Over the past few decades with the advance of molecular biology and medicine, the pathogenic mechanisms for more and more diseases have been revealed. Furthermore, some serious illnesses such as hepatitis C virus (HCV), bacterial pneumonia and acute promyelocytic leukemia now have basically become curable. However, for other diseases that are caused by complex risk factors, researchers still cannot fully understand their pathogenesis. Naturally these diseases have high incidence and mortality rate. Thus, a system-level approach is necessary to understand the interactions of a number of molecular processes involved in the disease development and genotype-phenotype relationships in complex diseases. During my PhD studies, I employed different types of ‘omics’ data to explore the risk and progression of diseases from different perspectives. In Chapter II (published in Frontiers in Physiology), by integrating publicly available gene expression profiles for foods and diseases, I identified diet-disease pairs where diet could positively influence disease development and pairs where specific diets should be avoided in a disease state. More importantly, I provide a computational framework for establishing diet-disease associations and additional information on the role of diet in disease development. In Chapter III, I developed VirMiner (published in Microbiome), a user-friendly web tool that employed a random forest model based on actual phagenomics and metagenomics samples to identify phage contigs from metagenomic data.
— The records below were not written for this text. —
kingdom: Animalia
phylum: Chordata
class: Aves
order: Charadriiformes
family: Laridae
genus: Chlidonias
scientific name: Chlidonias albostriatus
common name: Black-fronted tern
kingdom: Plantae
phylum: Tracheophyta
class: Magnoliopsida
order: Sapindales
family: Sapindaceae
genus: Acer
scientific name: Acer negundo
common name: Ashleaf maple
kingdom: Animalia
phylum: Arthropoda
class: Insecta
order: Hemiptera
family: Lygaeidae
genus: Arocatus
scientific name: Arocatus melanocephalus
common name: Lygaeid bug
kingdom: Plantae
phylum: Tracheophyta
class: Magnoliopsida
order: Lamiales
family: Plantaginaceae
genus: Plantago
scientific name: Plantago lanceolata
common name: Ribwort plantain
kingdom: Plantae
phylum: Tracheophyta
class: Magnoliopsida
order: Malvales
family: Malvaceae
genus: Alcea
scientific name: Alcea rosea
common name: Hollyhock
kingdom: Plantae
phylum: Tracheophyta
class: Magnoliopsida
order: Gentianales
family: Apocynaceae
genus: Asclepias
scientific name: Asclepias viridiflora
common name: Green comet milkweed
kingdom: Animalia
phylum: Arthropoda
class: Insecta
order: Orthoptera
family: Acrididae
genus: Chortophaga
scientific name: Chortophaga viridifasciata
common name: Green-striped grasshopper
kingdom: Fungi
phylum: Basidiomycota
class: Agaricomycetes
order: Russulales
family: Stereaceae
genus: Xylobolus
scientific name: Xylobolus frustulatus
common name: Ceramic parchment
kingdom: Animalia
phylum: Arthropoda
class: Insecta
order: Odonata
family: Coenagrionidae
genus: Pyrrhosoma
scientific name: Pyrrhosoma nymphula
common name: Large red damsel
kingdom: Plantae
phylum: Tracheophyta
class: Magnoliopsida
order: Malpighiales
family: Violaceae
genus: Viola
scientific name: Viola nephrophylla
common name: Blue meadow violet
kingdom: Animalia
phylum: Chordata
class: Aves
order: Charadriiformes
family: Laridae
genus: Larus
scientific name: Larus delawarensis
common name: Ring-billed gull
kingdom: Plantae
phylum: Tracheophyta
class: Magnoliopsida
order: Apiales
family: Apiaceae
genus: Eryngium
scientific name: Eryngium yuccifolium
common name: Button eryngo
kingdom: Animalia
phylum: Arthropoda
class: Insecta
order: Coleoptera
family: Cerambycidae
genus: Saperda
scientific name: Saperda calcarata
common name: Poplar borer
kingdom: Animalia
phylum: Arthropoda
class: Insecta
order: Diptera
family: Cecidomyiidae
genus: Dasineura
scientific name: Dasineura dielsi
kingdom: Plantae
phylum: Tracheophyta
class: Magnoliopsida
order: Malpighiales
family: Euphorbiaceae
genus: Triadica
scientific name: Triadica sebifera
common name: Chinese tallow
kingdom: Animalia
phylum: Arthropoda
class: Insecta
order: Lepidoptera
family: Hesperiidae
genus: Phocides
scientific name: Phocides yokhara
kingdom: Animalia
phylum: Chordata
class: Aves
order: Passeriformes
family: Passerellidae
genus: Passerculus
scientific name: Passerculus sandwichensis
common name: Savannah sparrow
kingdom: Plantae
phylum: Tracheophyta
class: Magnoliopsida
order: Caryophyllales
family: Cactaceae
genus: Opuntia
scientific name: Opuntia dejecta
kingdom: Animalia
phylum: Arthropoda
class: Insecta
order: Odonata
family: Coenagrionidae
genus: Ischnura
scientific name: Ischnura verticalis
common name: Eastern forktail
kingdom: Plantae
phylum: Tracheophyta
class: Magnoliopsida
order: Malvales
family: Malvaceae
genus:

Importantly, VirMiner can predict phage-host interactions, providing novel insights into the effect of phage on pathogenicity. In Chapter IV (the manuscript is in preparation), using paired amplicon sequencing (ITS) and metagenomic data I characterized bacterial and fungal communities in cancer patients before or/and after chemotherapy treatment. Moreover, I investigated the contributions of the specific features on the overgrowth of Candida albicans in human gut, opening new prophylactic avenues for patients at risk. All the aforementioned projects have shown the importance of system biology approaches for facilitating in-depth understanding of human diseases as well as addressing the key issues of biomedicine.